Location
- 476 North Ave., Rochester, Massachusetts 02770 United States 41°47′09″N 70°52′18″W﻿ / ﻿41.78583°N 70.87167°W

Information
- Type: Public
- Established: 1970s
- Superintendent: Aaron Polansky
- Principal: J. Michael Parker
- Teaching staff: 62.00 (FTE)
- Grades: 9-12
- Enrollment: 549 (2023–2024)
- Student to teacher ratio: 8.85
- Classes offered: Career/Technical/Academic
- Hours in school day: 7:45 A.M. - 2:16 P.M.
- Campus: Rural
- Mascot: Cougars
- Budget: $10,603,059 total $19,211 per pupil (2016)
- Communities served: Acushnet, Carver, Mattapoisett, Rochester, Freetown (Not a member district-Tuition Students only), Lakeville
- Feeder schools: Carver-Middle High School, Ford Middle School, Freetown-Lakeville Middle School, Old Rochester Regional Junior High School
- Website: Old Colony RVTHS Website

= Old Colony Regional Vocational Technical High School =

Old Colony Regional Vocational Technical High School or Old Colony Regional Vocational Technical High School District is located on an 80-acre campus in Rochester, Massachusetts, United States, the geographical center of the five-member town school district that includes Acushnet, Carver, Mattapoisett, Rochester and students from Freetown & Lakeville Public Schools. Note that Lakeville is a member town while, Freetown is not and its students served are limited to around 90. Old Colony is fully accredited by the New England Association of Schools and Colleges, as well as the Massachusetts Department of Elementary and Secondary Education.

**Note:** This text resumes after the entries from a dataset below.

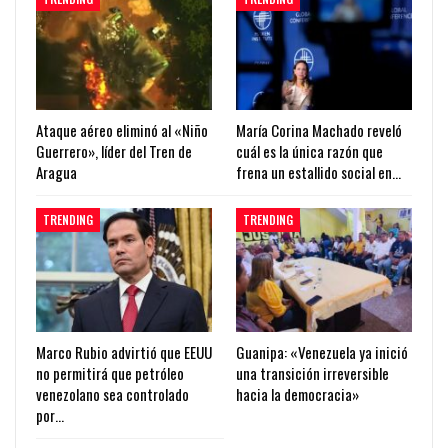
Ataque aéreo eliminó al «Niño
María Corina Machado reveló
Guerrero», líder del Tren de
cuál es la única razón que
Aragua
frena un estallido social en…
TRENDING
TRENDING
Marco Rubio advirtió que EEUU
Guanipa: «Venezuela ya inició
no permitirá que petróleo
una transición irreversible
venezolano sea controlado
hacia la democracia»
por…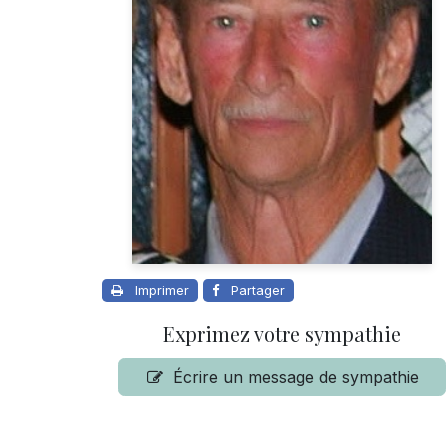
Imprimer
Partager
Exprimez votre sympathie
Écrire un message de sympathie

== Administrative staff ==
Old Colony is its own district thus having a superintendent onsite, Mr. Aaron Polansky (Mr. Polansky's title is Superintendent-Director), replacing former superintendent Mr. Frank Cote. OC has one principal, and according to the school's website, Mr. J. Michael Parker has been named as the new principal, replacing former principal Mrs. Karen Guenette. The school also has a dean of students, Mr. Gary Linehan The school has a Special Services Coordinator, Ms. Krista Sylvain. The school also has a CTE Director, Mrs. Bethany Botelho, replacing former CTE Director Ms. Jackie Machamer.

==Post Old Colony==

Graduates receive a high school diploma and a certificate of proficiency in their technical area of study.
Old Colony's four-year program of studies allows students to directly enter the job market as skilled workers or to continue their education at any college, university, or technical school. Their Tech/Prep Program guarantees admission to Bristol Community College after completing the two-year courses at Old Colony. Also, college credit can be awarded for technical training received at Old Colony from Wentworth Institute, New England Institute of Technology, and Johnson & Wales University.

== Sports ==
Old Colony has numerous varsity sports available for all students to play throughout the school year. Old Colony plays in the Mayflower Athletic Conference and are part of the small division. The school's athletic director is Mr. Matt Trahan.